> _WHAT THE EXERCISE ASKS_:
Scan the data below and give the number of lines that include the word "доступа", with no other words.

> _DATA TO USE_:
——————————

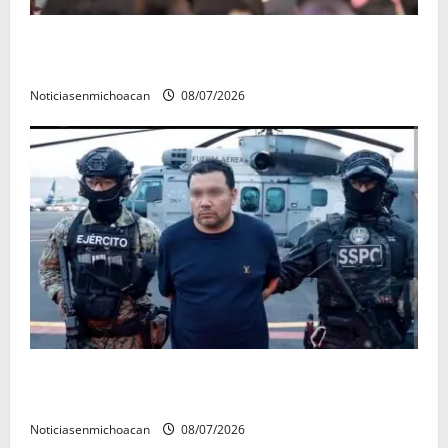
A sumar en la rconstrucción del tejido sociale, invita
rectora a madres y padres de estudiantes nicolaitas
Noticiasenmichoacan
08/07/2026
Vinculan a proceso al R1, permanecera en prisión
preventiva
Noticiasenmichoacan
08/07/2026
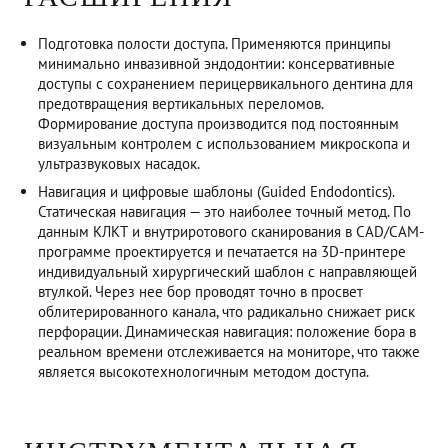
Подготовка полости доступа. Применяются принципы
минимально инвазивной эндодонтии: консервативные
доступы с сохранением перицервикального дентина для
предотвращения вертикальных переломов.
Формирование доступа производится под постоянным
визуальным контролем с использованием микроскопа и
ультразвуковых насадок.
Навигация и цифровые шаблоны (Guided Endodontics).
Статическая навигация — это наиболее точный метод. По
данным КЛКТ и внутриротового сканирования в CAD/CAM-
программе проектируется и печатается на 3D-принтере
индивидуальный хирургический шаблон с направляющей
втулкой. Через нее бор проводят точно в просвет
облитерированного канала, что радикально снижает риск
перфорации. Динамическая навигация: положение бора в
реальном времени отслеживается на мониторе, что также
является высокотехнологичным методом доступа.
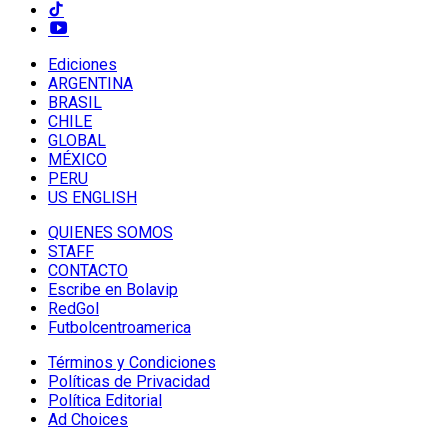
Ediciones
ARGENTINA
BRASIL
CHILE
GLOBAL
MÉXICO
PERU
US ENGLISH
QUIENES SOMOS
STAFF
CONTACTO
Escribe en Bolavip
RedGol
Futbolcentroamerica
Términos y Condiciones
Políticas de Privacidad
Política Editorial
Ad Choices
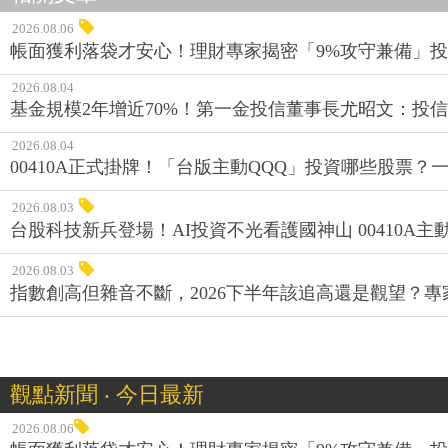
2026.08.06
帳面獲利落袋才安心！理財專家揭密「9%攻守兼備」投資
2026.08.04
基金規模2年增近70%！第一金投信董事長尤昭文：投
2026.08.04
00410A正式掛牌！「台版主動QQQ」投資哪些股票？
2026.08.03
台股科技新兵登場！AI投資不光看護國神山 00410A主動
2026.08.03
指數創高但雜音不斷，2026下半年該追高還是觀望？
觀點新聞 ‧ 今日最新
2026.08.06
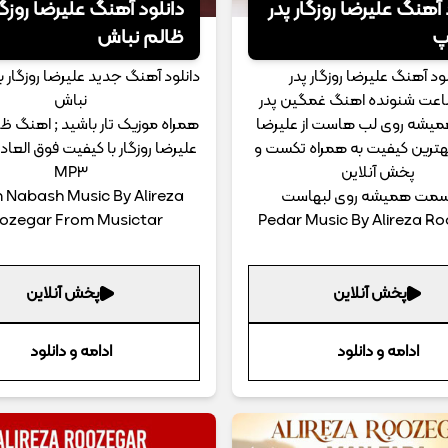
 آهنگ علیرضا روزگار پدر
دانلود آهنگ علیرضا روزگا
پ
ظالم نباش
لود آهنگ علیرضا روزگار پدر
دانلود آهنگ جدید علیرضا روزگار 
ساعت شنونده اهنگ غمگین پدر
نباش
یشه روی لب هاست از علیرضا
همراه موزیک تار باشید ; اهنگ ظ
 بهترین کیفیت به همراه تکست و
علیرضا روزگار با کیفیت فوق العاد
پخش آنلاین
MP3
اسمت همیشه روی لبهاست
 Nabash Music By Alireza
ozegar From Musictar
Pedar Music By Alireza R
پخش آنلاین
پخش آنلاین
ادامه و دانلود
ادامه و دانلود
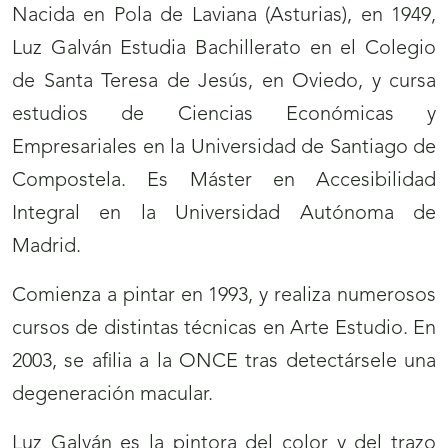
Nacida en Pola de Laviana (Asturias), en 1949,
Luz Galván Estudia Bachillerato en el Colegio
de Santa Teresa de Jesús, en Oviedo, y cursa
estudios de Ciencias Económicas y
Empresariales en la Universidad de Santiago de
Compostela. Es Máster en Accesibilidad
Integral en la Universidad Autónoma de
Madrid.
Comienza a pintar en 1993, y realiza numerosos
cursos de distintas técnicas en Arte Estudio. En
2003, se afilia a la ONCE tras detectársele una
degeneración macular.
Luz Galván es la pintora del color y del trazo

——————————

> _REPLY_:
3